違法とならないように価格表示するには、消費税額を加えた総額(税込価格)を消費者にわかるように表示しなければなりません。違法とならない具体的な記載方法は次の通りです。商品価格が1万円、消費税1,000円とします。

  • 1万1,000円
  • 1万1,000円(税込)
  • 1万1,000円(税別価格1万円)
  • 1万1,000円(うち消費税額等1,000円)
  • 1万1,000円(税抜価格1万円、消費税額等1,000円)
  • 1万1,000円(税抜価格1万円、消費税率10%) など

「1万1,000円」という消費者が支払う総額を表示していれば、「消費税額」や「税別価格」は表示しても、しなくても問題ありません。また、値引き販売に使う「1,000円引き」などの表示や「時価」など価格変動がある商品の価格表示には、総額表示は不要です。

値ごろ感を出したい場合の書き方

消費者に対して値ごろ感を出したい場合は、税別価格を目立つように表示するという方法があります。たとえば、次のような価格表示です。

  • 1万円(税込価格1万1,000円)

総額(税込価格)を明確に表示していれば、総額表示したことになります。ただし、税別価格を強調するために、総額の文字を極端に小さくするなどして消費者に誤解を与えれば、明確に表示したことにはなりません。

税別表記した場合、罰則はある?

税別表記した場合、法律違反として罰則があるのでしょうか。法律上の取り扱いと、法律違反による影響について解説します。

税別表記しても消費税法上の罰則はない

総額表示義務の対象に価格を税別表記すると消費税法違反になりますが、法律では罰則が設けられていません。ただし、総額を表示せずに消費者が「税別表記の金額=支払い総額」だと誤認した場合、景品表示法違反になるリスクがあります。

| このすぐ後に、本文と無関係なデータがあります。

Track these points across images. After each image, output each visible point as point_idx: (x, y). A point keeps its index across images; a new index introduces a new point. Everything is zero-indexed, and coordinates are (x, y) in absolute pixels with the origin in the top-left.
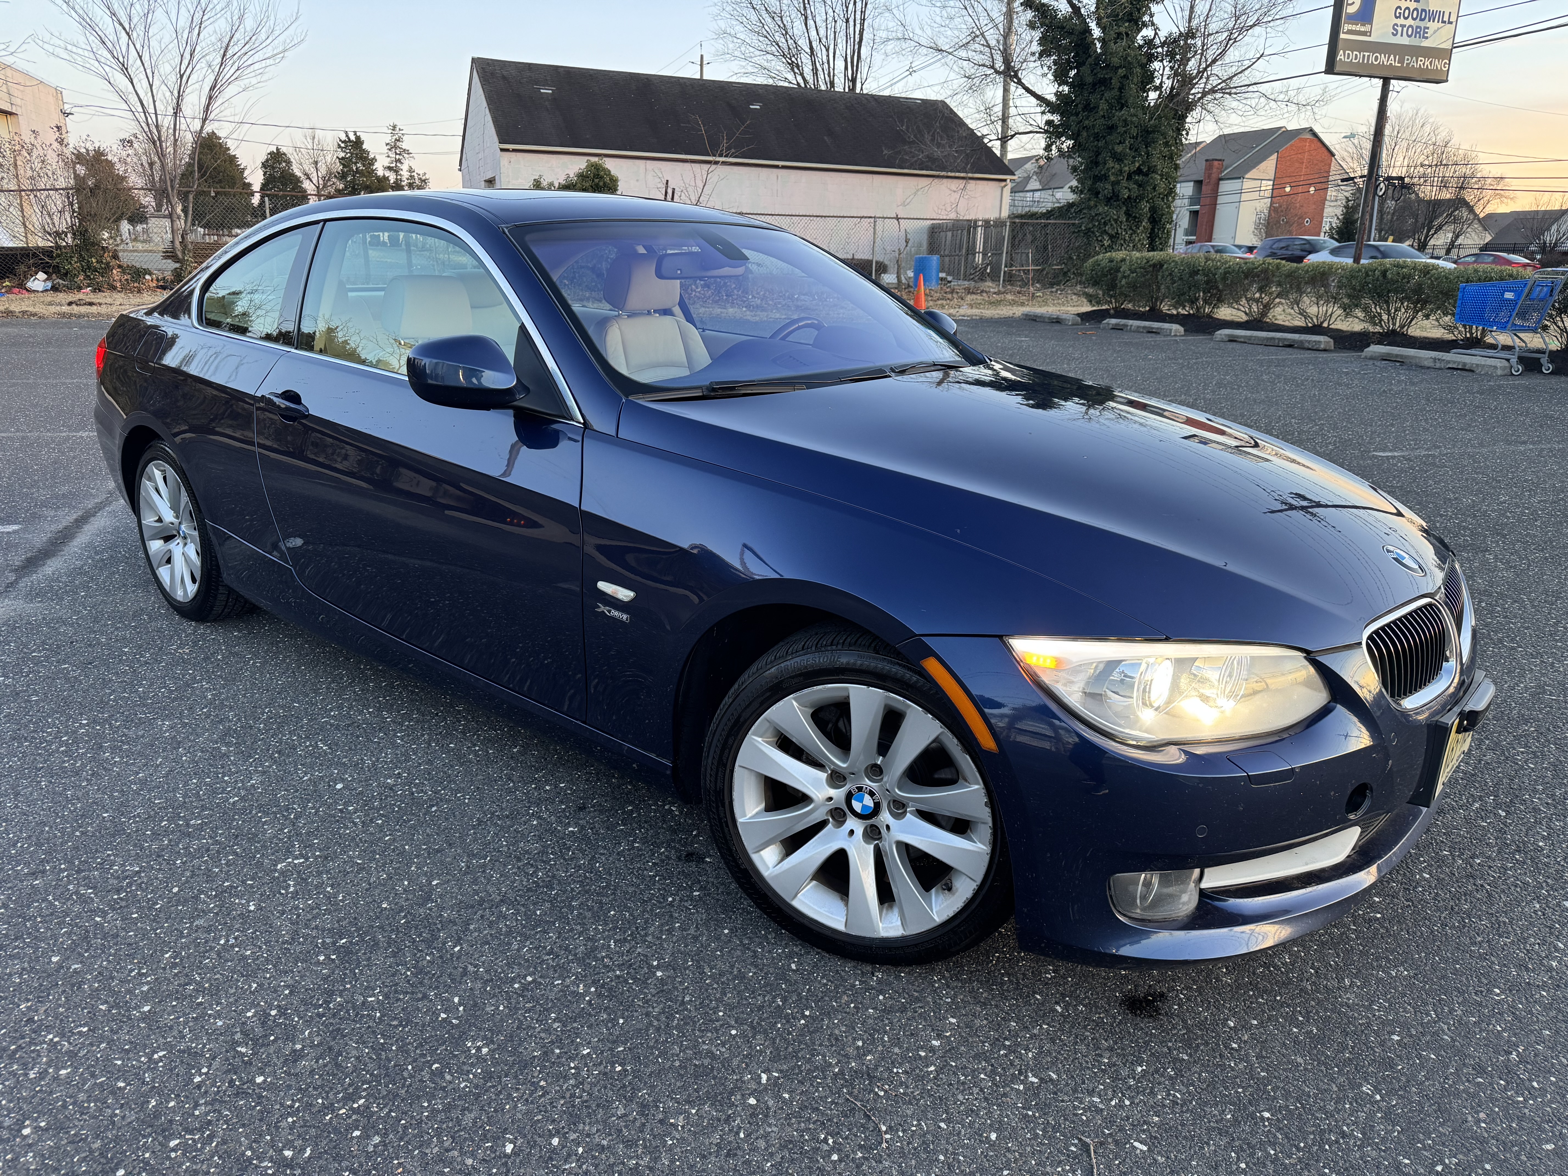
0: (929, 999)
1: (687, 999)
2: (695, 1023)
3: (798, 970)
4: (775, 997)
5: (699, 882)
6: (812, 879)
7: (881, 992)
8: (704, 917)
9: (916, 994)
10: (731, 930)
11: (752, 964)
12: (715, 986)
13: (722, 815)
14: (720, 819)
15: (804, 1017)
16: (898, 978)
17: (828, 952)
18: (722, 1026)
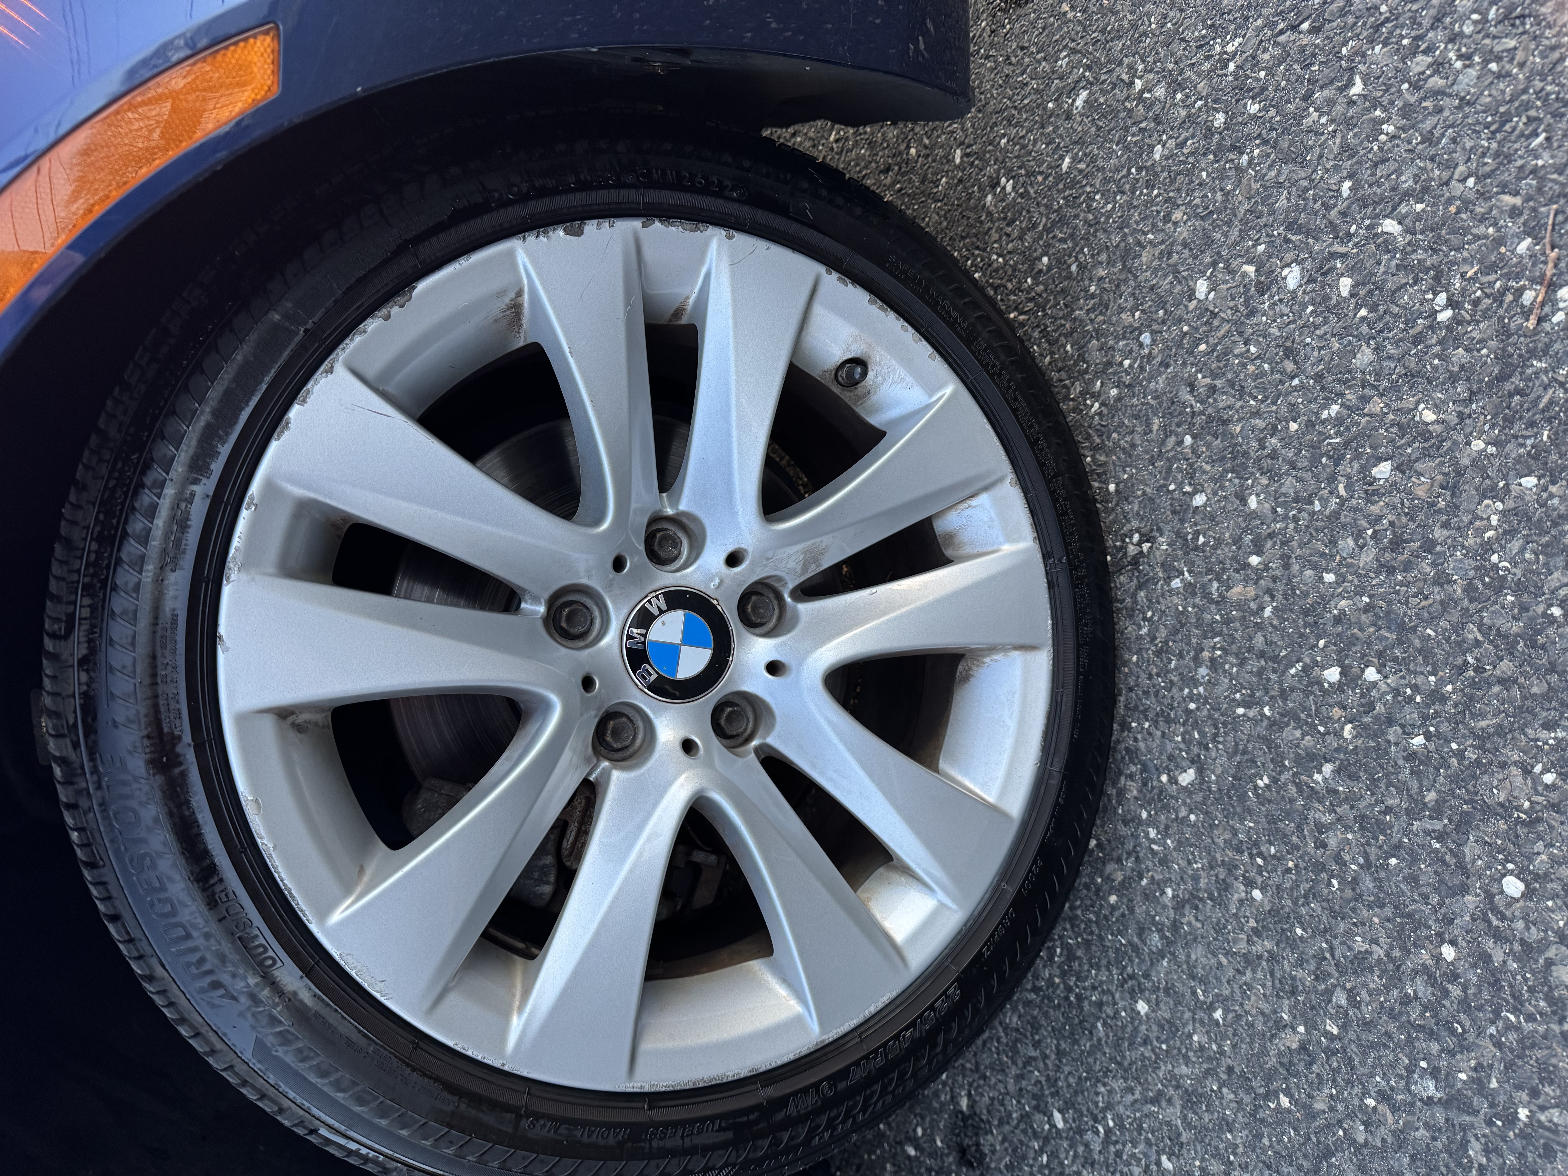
0: (1161, 383)
1: (1429, 1088)
2: (1527, 1043)
3: (1194, 761)
4: (1313, 794)
5: (1025, 1117)
6: (937, 770)
7: (1182, 510)
8: (1118, 1084)
9: (1156, 423)
10: (1133, 996)
11: (1220, 902)
12: (1341, 998)
13: (811, 1101)
14: (828, 1104)
15: (1350, 678)
16: (1123, 495)
17: (1114, 702)
18: (1498, 936)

景品表示法違反に対しては、消費者庁や都道府県知事による調査や措置命令が行われます。措置命令に従わなければ、罰則が科される恐れもあるため正しい価格表示が必要です。

税別表記すると消費者からの信頼を失う

消費やサービスの価格を安く見せるために税別表記しても、支払い時には総額表示していないことが判明します。消費税がプラスされていることに気づかない人や気づいても諦める人もいますが、消費者からクレームを受けたり、キャンセルされたりする可能性もあります。

被害を受けた消費者の信頼をなくすだけでなく、悪い評判が広がれば経営が揺らぐリスクもあるため注意しましょう。

税別表記が認められるケースと認められないケースを理解して正しい価格表示を

2021年4月1日から総額表示が完全義務化され「税別表記」は違法です。総額表示によって、消費者は実際に支払う金額がすぐにわかり価格比較もしやすくなりました。

総額表示義務を守らないと、消費者が実際に支払う金額を誤認する可能性があります。違法となったり、消費者の信頼を失ったりするリスクがあるため、価格表示のルールを理解して、正しく価格表示するようにしましょう。